Skillv1.0.0

ClawScan security

Cloudflare Image Generation · ClawHub's context-aware review of the artifact, metadata, and declared behavior.

SuspiciousFeb 22, 2026, 12:26 PM

Verdict: suspicious
Confidence: medium
Model: gpt-5-mini
Summary: The skill's code and instructions match its stated purpose, but it embeds a Cloudflare account token in the SKILL.md and script and uses unsafe shell invocation — these are disproportionate and risky.
Guidance: Do not install or run this skill as-is. It embeds a Cloudflare bearer token and account ID in SKILL.md and the script — credentials should never be hard-coded in shared skills.
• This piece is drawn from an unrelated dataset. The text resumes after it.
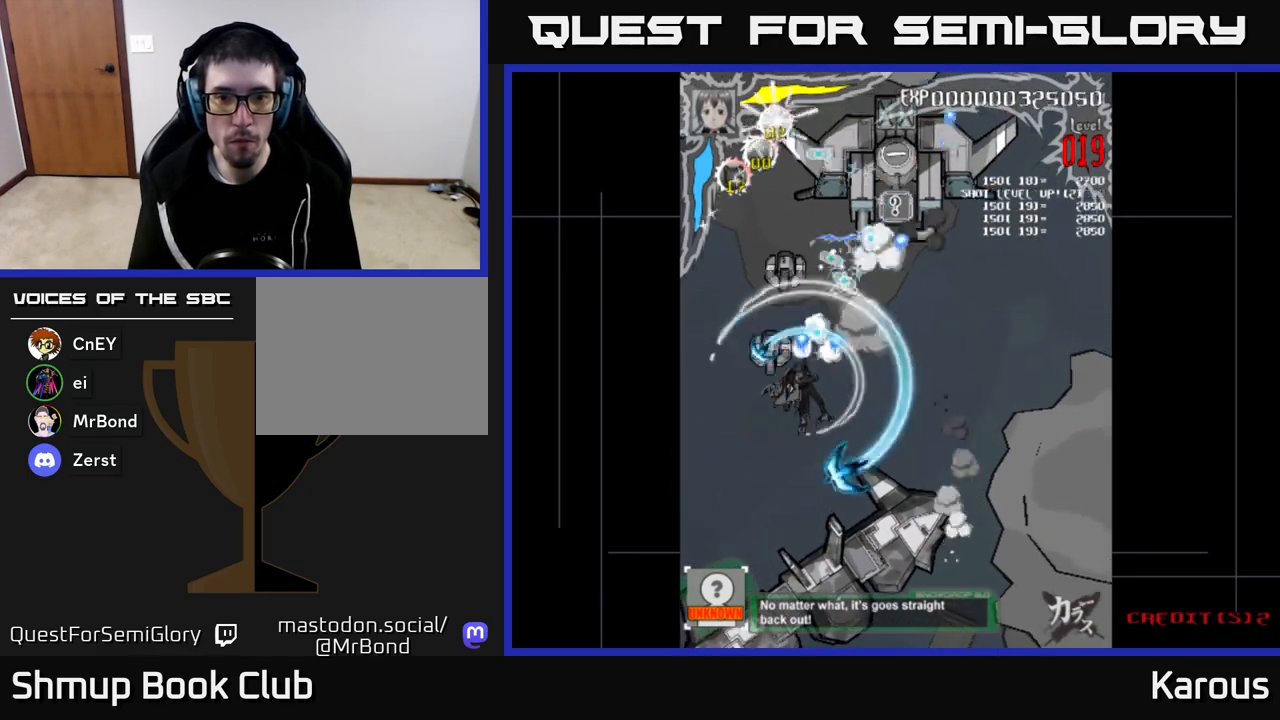
{"buttons": ["DPAD_UP"], "left_stick": "center", "right_stick": "center", "events": [[83, "DPAD_UP", "down"], [133, "DPAD_LEFT", "up"], [267, "DPAD_RIGHT", "down"], [417, "A", "up"], [500, "DPAD_RIGHT", "up"]]}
If you are the owner and intend to use this skill safely: (1) remove the embedded token and require users to supply their own credentials via environment variables or a secure secrets mechanism; (2) replace shell-based curl with a safe HTTP call (e.g., python requests or subprocess.run with a list of arguments) to avoid shell injection risks from untrusted prompts; (3) avoid instructing sending images via Telegram unless the skill declares and uses Telegram credentials securely; (4) if the included token might be real, assume it is compromised and rotate/revoke it immediately. If you need help making these fixes, request a version that uses environment variables for credentials and safe HTTP calls.
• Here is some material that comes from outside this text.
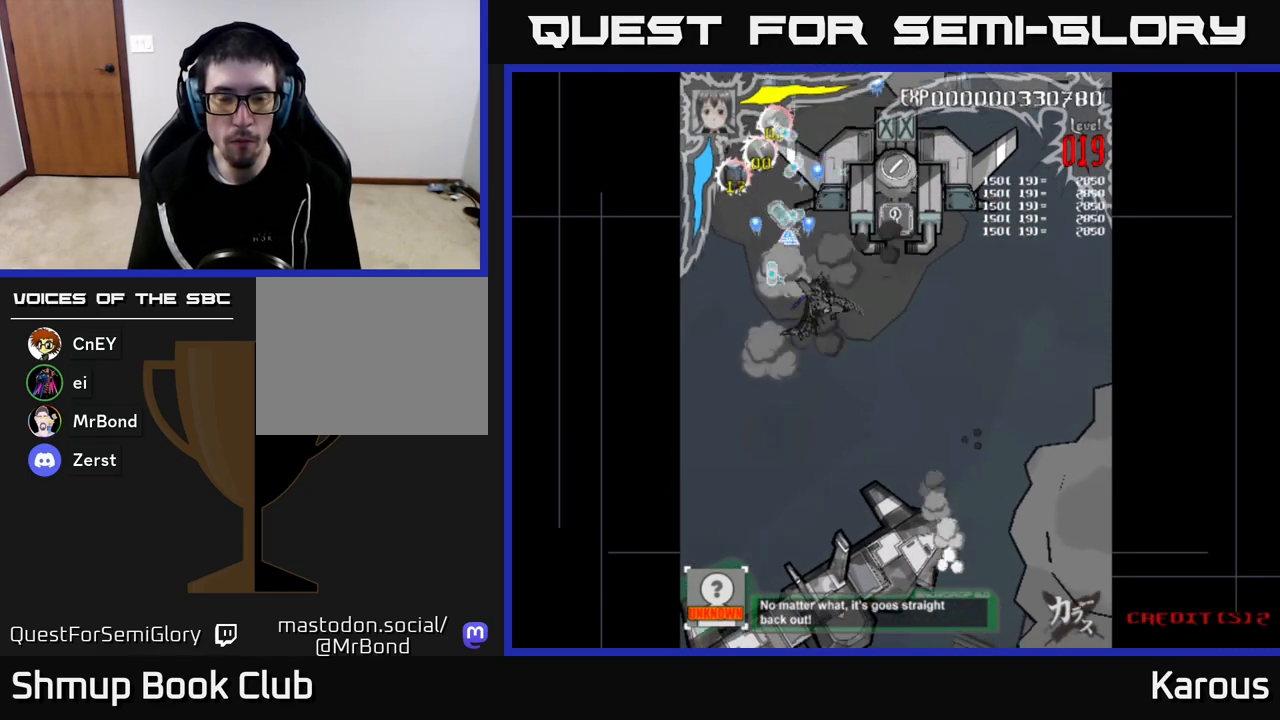
{"buttons": ["DPAD_DOWN", "DPAD_RIGHT"], "left_stick": "center", "right_stick": "center", "events": [[267, "X", "down"], [367, "DPAD_RIGHT", "down"], [367, "X", "up"], [400, "DPAD_UP", "up"], [500, "DPAD_DOWN", "down"]]}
Purpose & Capability: noteThe name/description (Cloudflare image generation) match the included script which calls Cloudflare's AI endpoint; functionality is coherent. However, instead of asking the user to provide their own Cloudflare credentials, the skill contains hard-coded Account ID and Token in SKILL.md and the script, which is unexpected for a shared skill.
Instruction Scope: concernRuntime instructions reference absolute paths under /home/ubuntu/.openclaw and explicitly instruct sending the result via Telegram even though no Telegram credentials or integration are declared. The script writes API responses to /tmp/cf_response.json and uses hardcoded credentials — these broaden the scope beyond a minimal image-generation helper.
Install Mechanism: okNo install spec (instruction-only + a small script). Nothing is downloaded or installed by the skill itself.
Credentials: concernNo required env vars are declared, yet a bearer token and account ID are embedded in both SKILL.md and the script. Publishing credentials inside the skill is disproportionate and risky — anyone with the skill can use that token. The skill also instructs sending images via Telegram without declaring or requesting Telegram credentials.
Persistence & Privilege: okThe skill does not request always:true, does not modify other skills or system settings, and does not request elevated or persistent platform privileges.